Data for review START
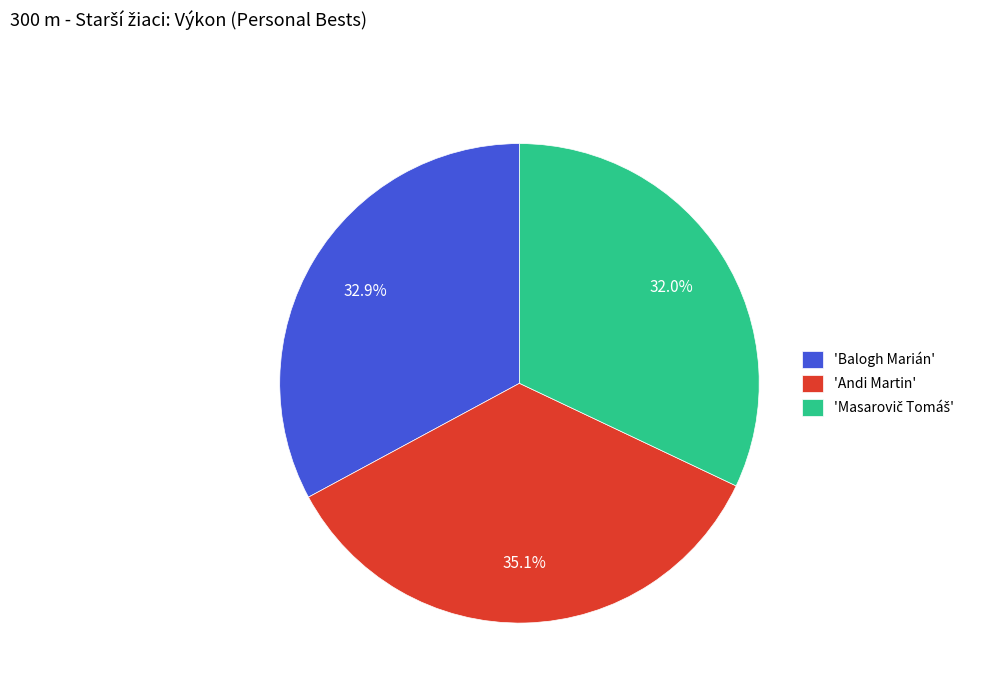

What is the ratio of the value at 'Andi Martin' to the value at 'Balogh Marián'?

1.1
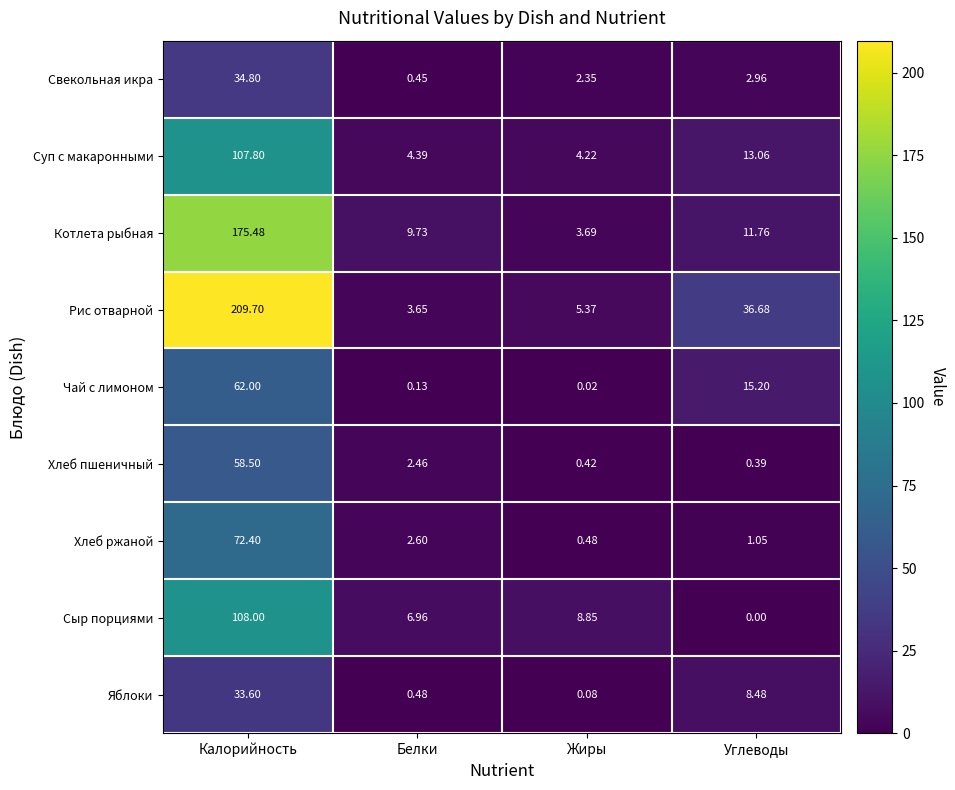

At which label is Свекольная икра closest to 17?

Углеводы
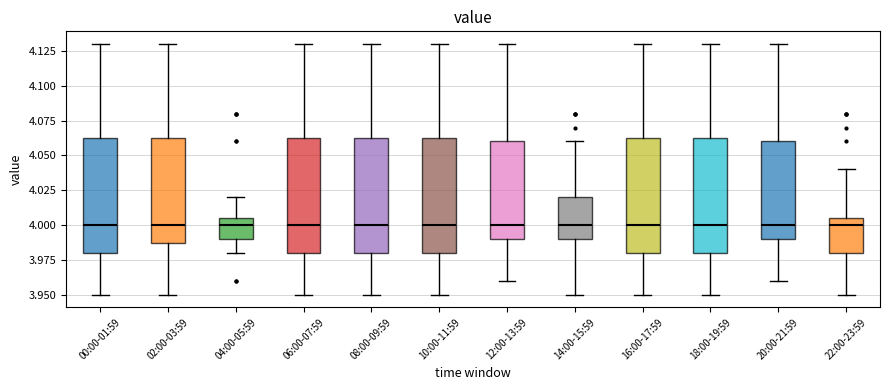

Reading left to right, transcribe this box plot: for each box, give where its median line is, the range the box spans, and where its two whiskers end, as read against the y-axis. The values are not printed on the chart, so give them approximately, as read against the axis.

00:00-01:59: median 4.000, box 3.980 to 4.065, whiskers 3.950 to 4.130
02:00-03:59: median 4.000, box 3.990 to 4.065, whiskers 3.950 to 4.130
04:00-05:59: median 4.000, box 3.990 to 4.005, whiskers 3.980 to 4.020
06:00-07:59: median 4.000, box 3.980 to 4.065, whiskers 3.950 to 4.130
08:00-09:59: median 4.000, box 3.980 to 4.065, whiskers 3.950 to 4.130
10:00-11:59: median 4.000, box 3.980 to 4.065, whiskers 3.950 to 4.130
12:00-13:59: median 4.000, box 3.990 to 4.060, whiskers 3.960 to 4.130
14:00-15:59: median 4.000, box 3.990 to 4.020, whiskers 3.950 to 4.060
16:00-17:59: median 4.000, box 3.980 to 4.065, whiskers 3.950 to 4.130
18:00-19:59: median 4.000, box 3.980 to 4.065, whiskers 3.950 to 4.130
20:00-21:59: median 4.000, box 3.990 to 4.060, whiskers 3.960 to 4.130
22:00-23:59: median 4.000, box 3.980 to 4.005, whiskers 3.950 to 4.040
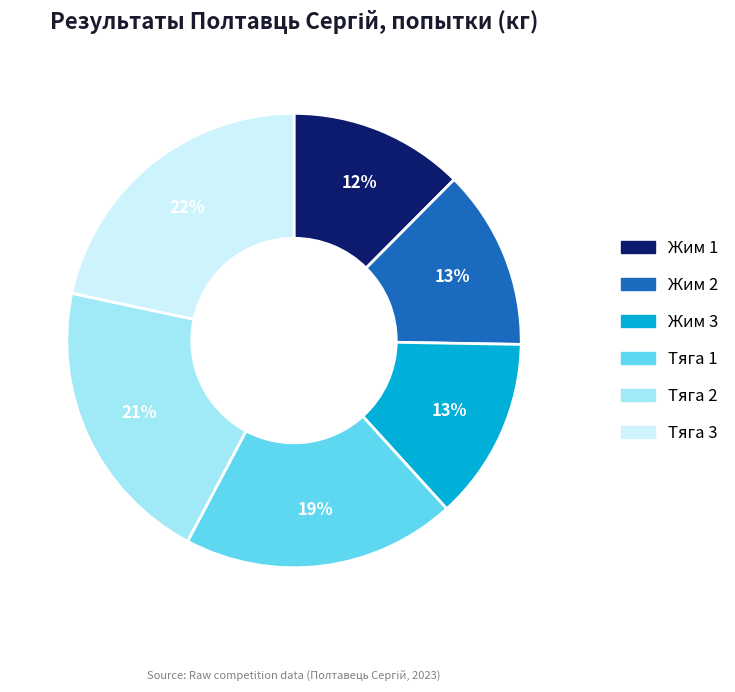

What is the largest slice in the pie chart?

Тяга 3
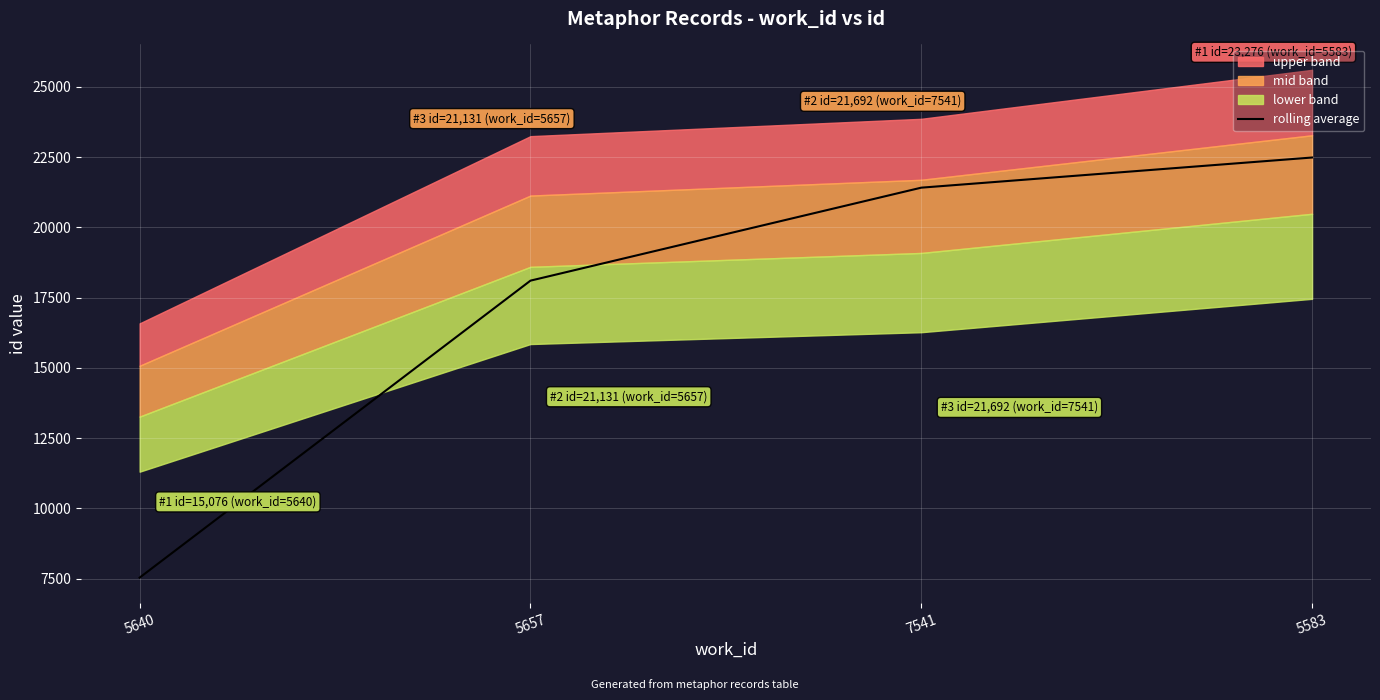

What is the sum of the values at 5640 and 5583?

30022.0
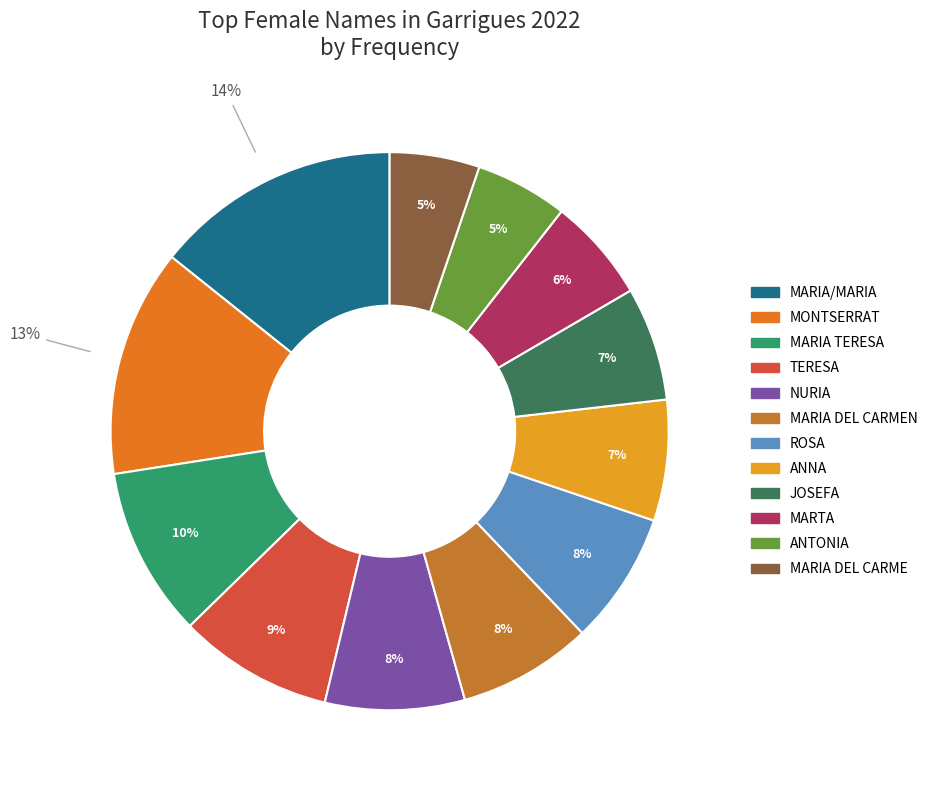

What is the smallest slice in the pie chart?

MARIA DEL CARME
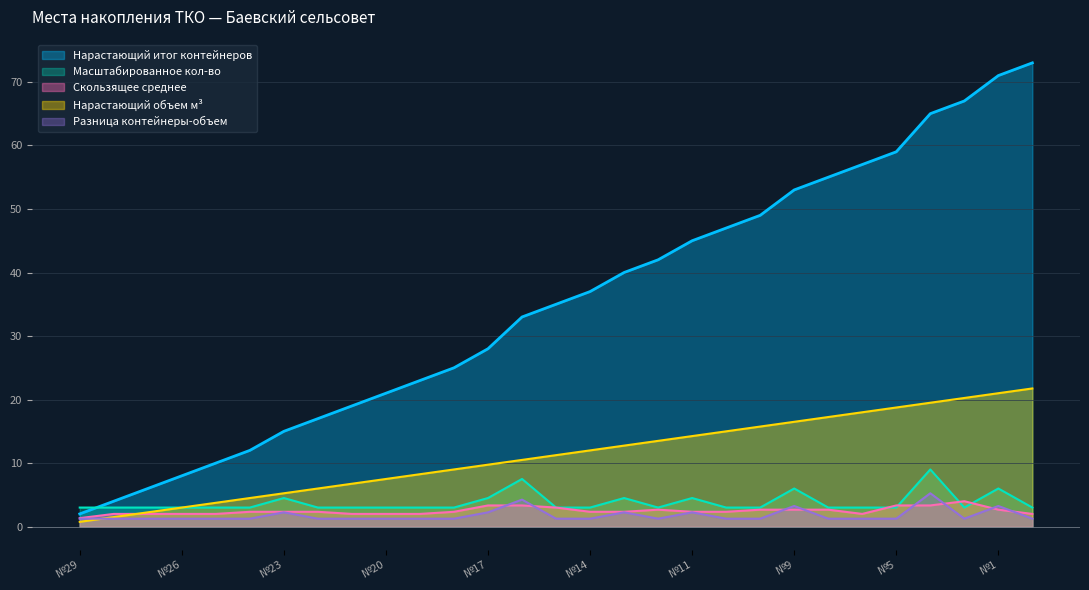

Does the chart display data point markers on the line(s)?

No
Data for review END
__Task requirements__: Lay out everything from the line containing "MARIA DEL CARME" down to the end of the data as a JSON list of strings, one string per line. Skip blank lines and leave the pictures out.

__Output for this task__:
[
  "MARIA DEL CARME",
  "Does the chart display data point markers on the line(s)?",
  "No"
]